Conrad Black resigned Tuesday morning as chairman, CEO and a director of Hollinger International, the holding company that owns a controlling voting stake in the publisher of the Chicago Sun-Times, Jerusalem Post and other papers, Hollinger announced in a terse statement.

The resignation was effect at 10 a.m., the company said.

By resigning, Black hopes to expedite his previously announced plan to take Hollinger Inc. private. Standing in the way are continued legal obstacles, most notably the recently re-filed lawsuit by Sun-Times publisher Hollinger International that accuses Black and other former executives of “looting” the company of as much as $400 million by awarding themselves improper fees and payments.

Despite the resignation, Black will continue to be a controlling stakeholder in Hollinger International because he controls a private firm called Ravelston, which holds an 18% equity stake that translates, through super-voting shares, into a 68% voting share.

In a separate development, Black faxed an angry letter to Chicago Mayor Richard M. Daley complaining about the mayor’s comments that Black and former Sun-Times Publisher F. David Radler “took money” from Hollinger International. A Sun-Times article Tuesday by business reporter Eric Herman reported that Black said he “read with dismay” the comments by Daley.

RECORDS SUPPLIED:
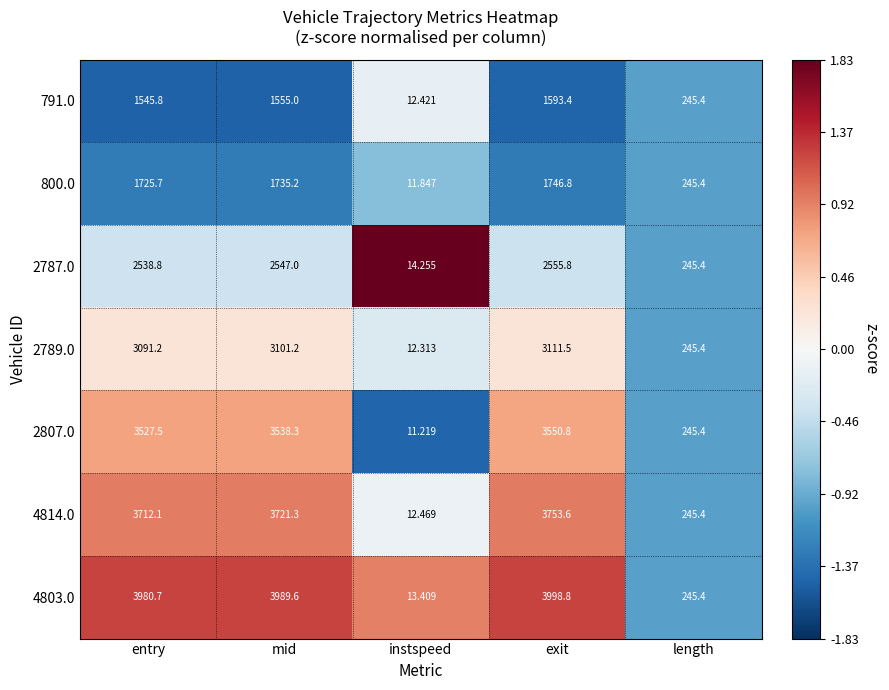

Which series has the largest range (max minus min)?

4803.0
...
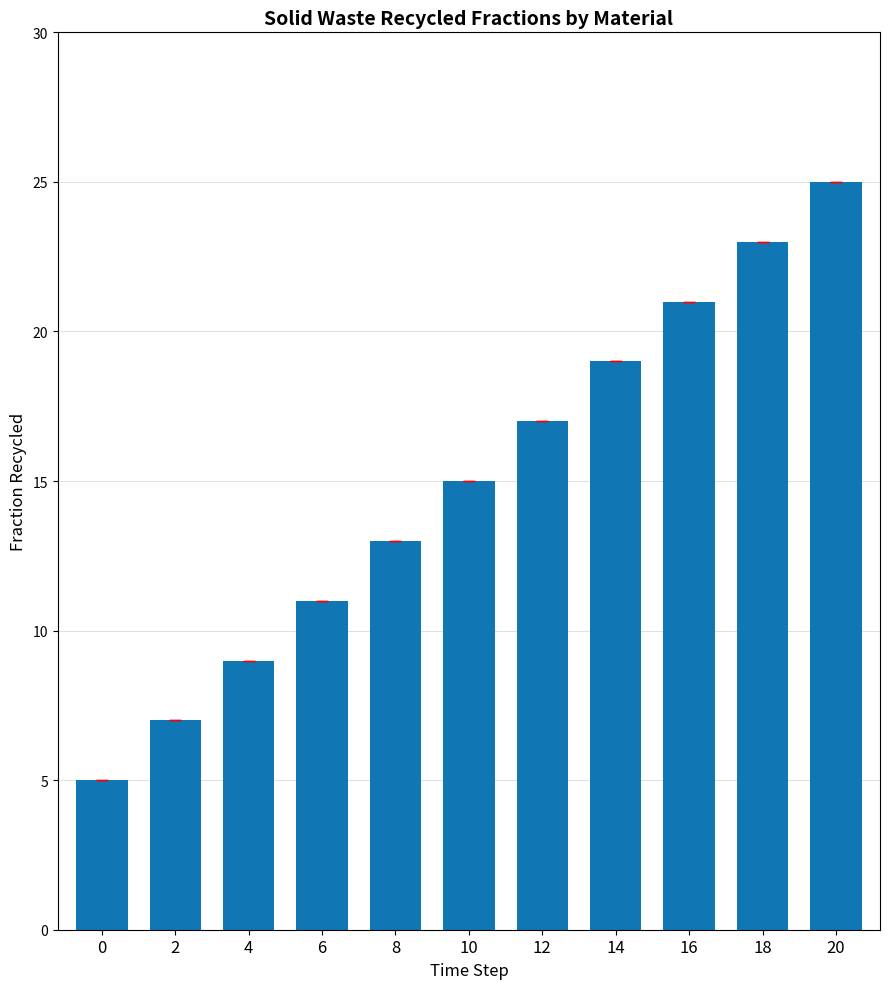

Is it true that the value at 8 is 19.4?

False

ASSIGNMENT 1:
Answer these about the news report on Conrad Black:
(a) Up to how much money does the lawsuit accuse Black and other former executives of taking from the company?
(b) What equity stake does Ravelston hold, and what voting share does it translate into?
(c) Which business reporter wrote the Sun-Times article on Tuesday?
ASSIGNMENT 2: Reproduce word for word the part of the news report on Conrad Black from "Conrad Black resigned" up to and including "fees and payments.".
ASSIGNMENT 3: Carry the news report on Conrad Black forward, picking up after its final sentence.

EXPECTED ANSWER 1:
(a) As much as $400 million.
(b) An 18% equity stake, which translates into a 68% voting share.
(c) Eric Herman.

EXPECTED ANSWER 2:
Conrad Black resigned Tuesday morning as chairman, CEO and a director of Hollinger International, the holding company that owns a controlling voting stake in the publisher of the Chicago Sun-Times, Jerusalem Post and other papers, Hollinger announced in a terse statement.

The resignation was effect at 10 a.m., the company said.

By resigning, Black hopes to expedite his previously announced plan to take Hollinger Inc. private. Standing in the way are continued legal obstacles, most notably the recently re-filed lawsuit by Sun-Times publisher Hollinger International that accuses Black and other former executives of “looting” the company of as much as $400 million by awarding themselves improper fees and payments.

EXPECTED ANSWER 3:
The Sun-Times last week quoted Daley, reacting to reports that a Water Department employee took bribes, as saying, “It surprises anybody. It surprised you when Radler and Black took money.”

“I am surprised and astonished that a man of your experience and judgment, who knows David Radler and me, would believe for an instant that we have committed financial improprieties,” Black wrote. “I would have expected you to give us the benefit of such doubt as our enemies have managed to create, and that you would distinguish the colossal defamation of those who would usurp our positions from serious allegations, of which there have been none.”

Reporter Herman noted the letter was faxed to a misspelled “His Honor Richard M. Daly.”